Sud-Soudan : Programme de formation de sages-femmes communautaires - défi 2
Institut National de Formation Médicale de Maridi, au Sud Soudan
Réduire la mortalité infantile et maternelle associées à la grossesse
Le contexte
Le Sud Soudan
Le Sud Soudan sort de 22 années de guerre civile. Cette région dispose d’un important potentiel, a des ressources naturelles et bénéficie du soutien de la communauté internationale. Cependant, la situation sanitaire est catastrophique. La plupart des établissements de soins ont été démolis pendant la guerre, et il y a très peu de personnel de santé qualifié. Les quelques hôpitaux et dispensaires qui existent sont très inégalement répartis, les zones rurales étant particulièrement mal desservies. Depuis que la guerre a éclaté en 1983 et que des milliers de médecins compétents ainsi que de nombreux professionnels de santé se sont exilés, la santé de la population est entre les mains des rares docteurs restants, très peu formés, qui n’ont ni le savoir, ni l’équipement, ni les médicaments pour les soigner.
La mortalité maternelle
Le Sud-Soudan a le taux le plus élevé au monde de décès liés à la grossesse.

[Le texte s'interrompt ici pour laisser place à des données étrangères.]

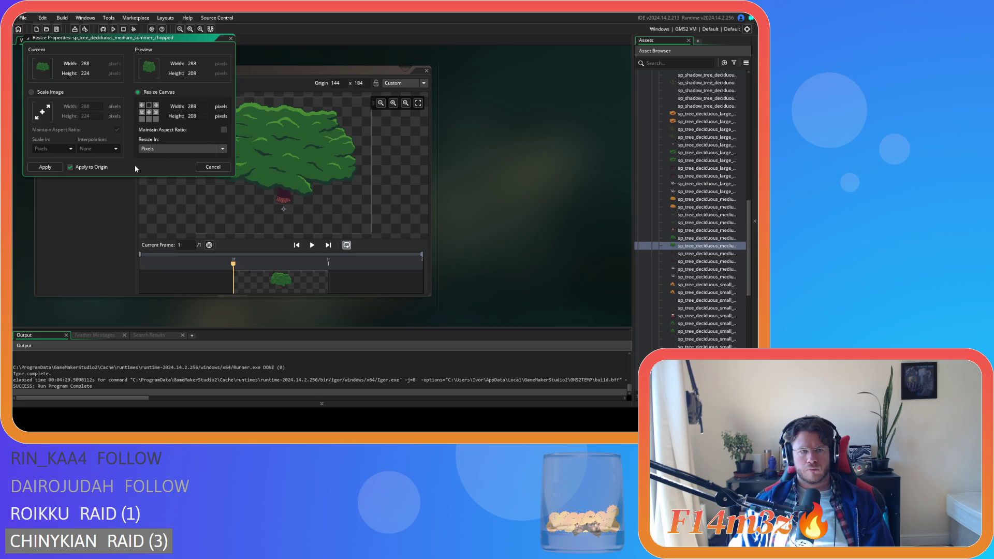
click(58, 168)
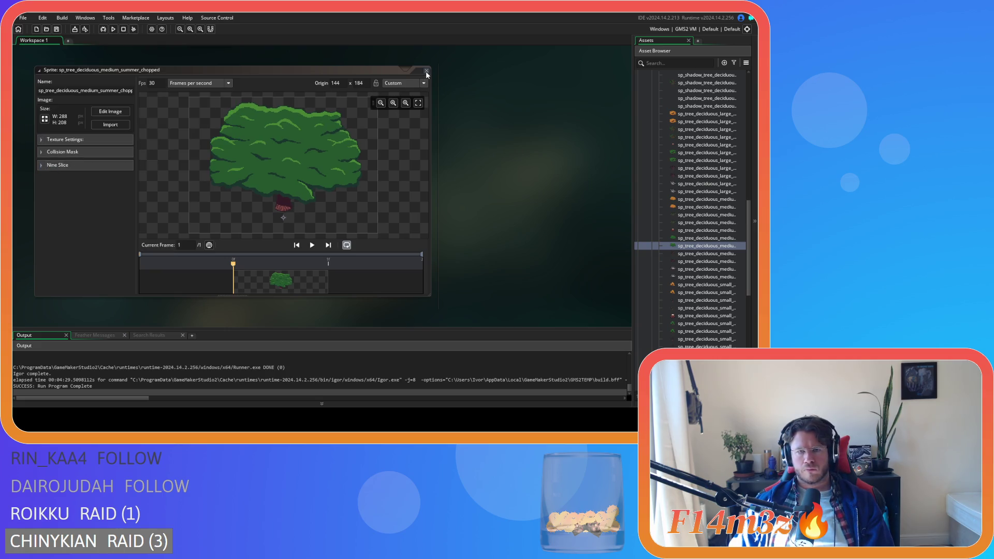
Crop the medium winter tree sprite's canvas to 288×208, anchored top-centre.
double_click(708, 255)
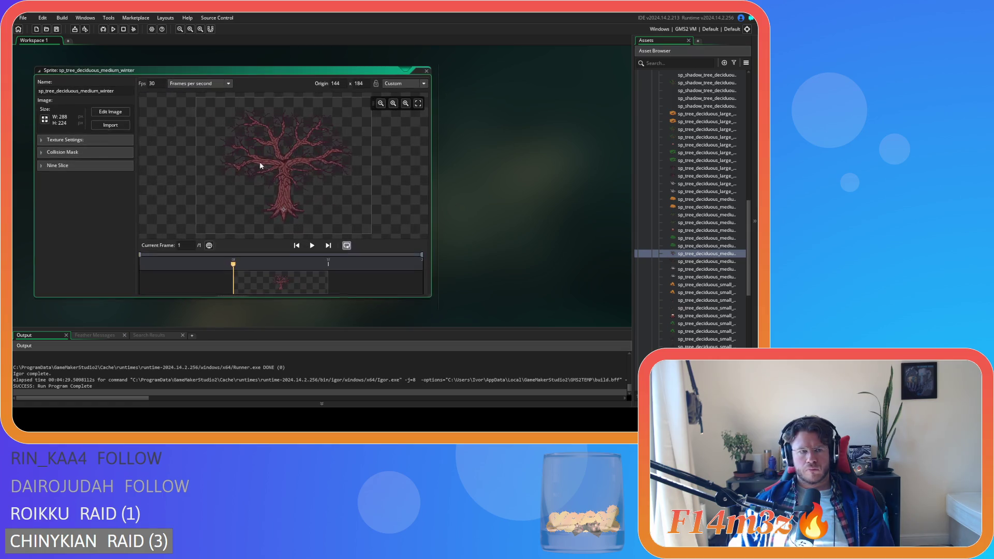
click(44, 119)
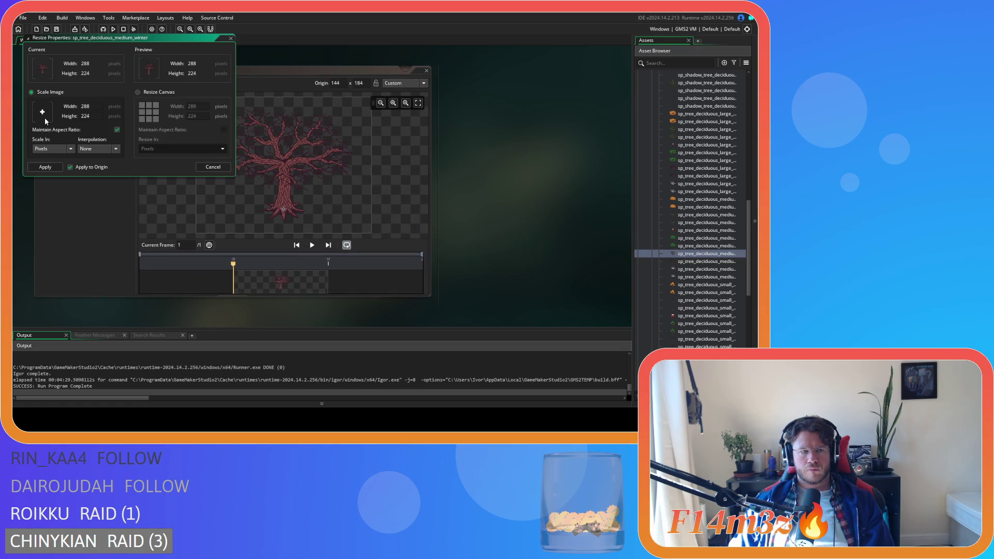
click(150, 92)
click(148, 105)
text(208)
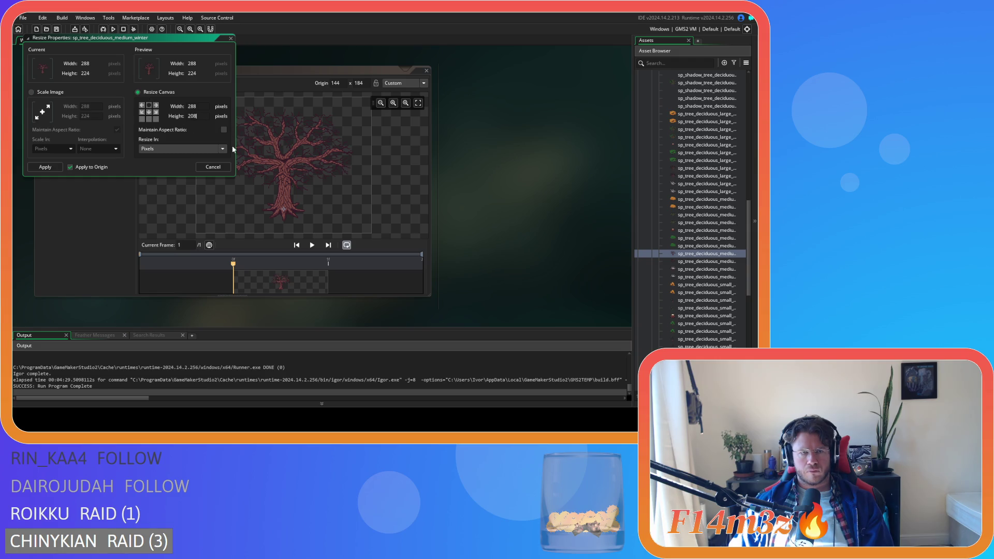
click(44, 167)
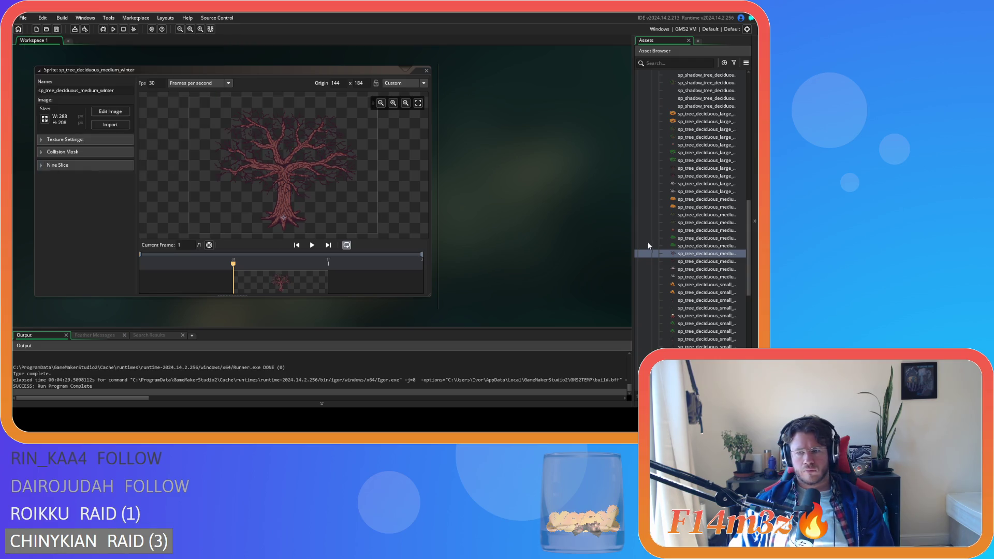
click(426, 70)
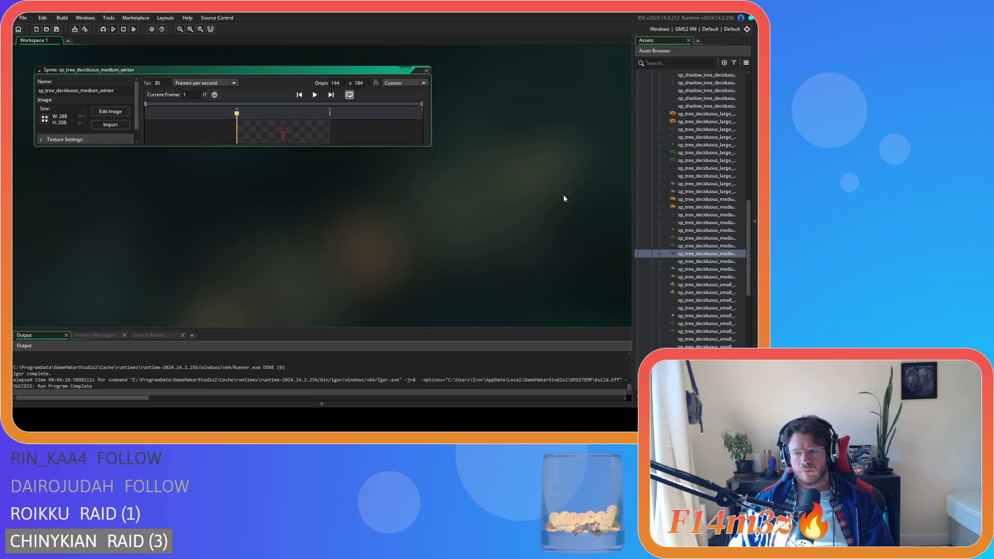
Crop sp_tree_deciduous_medium_winter_chopped's canvas to height 208 (288×208) and close its editor.
double_click(707, 262)
click(44, 119)
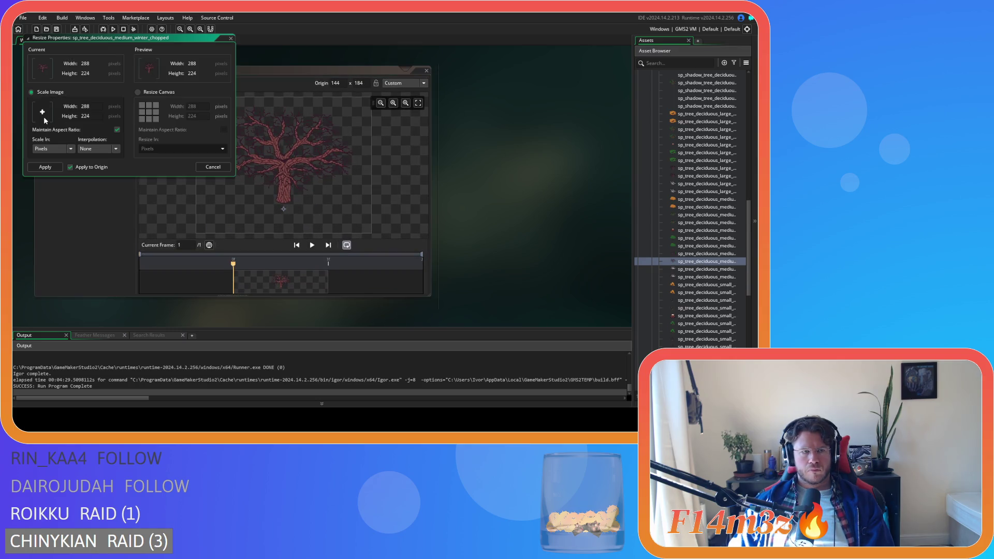
click(152, 95)
double_click(200, 117)
text(208)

Ceci est du au manque cruel de sages-femmes, à la faiblesse et l’inadaptation des structures de soins, et au taux très élevé de grossesse précoces. Au Sud-Soudan, il y a très peu de sages-femmes qualifiées dans les centres de soins de 1er niveau (PHCCs/PHCUs) et aucune au niveau des communautés. 95% des accouchements se font à la maison avec l’assistance d’accoucheuses non compétentes. En Amérique du Nord et en Europe, 9 femmes sur 100 000 meurent de complications dues à la grossesse et à l’accouchement, au Sud Soudan, ce chiffre monte à 2 000. Seulement 5% des femmes accouchent avec du personnel qualifié. Pour beaucoup de femmes soudanaises, la naissance suppose de grands risques de décès. De nombreuses vies pourraient pourtant être préservées avec du personnel formé. Les femmes sont souvent obligées de parcourir des kilomètres avant de trouver une sage-femme qualifiée, à pied ou sur le porte-bagages d’une bicyclette, et bien souvent elles meurent ou perdent leur enfant en route.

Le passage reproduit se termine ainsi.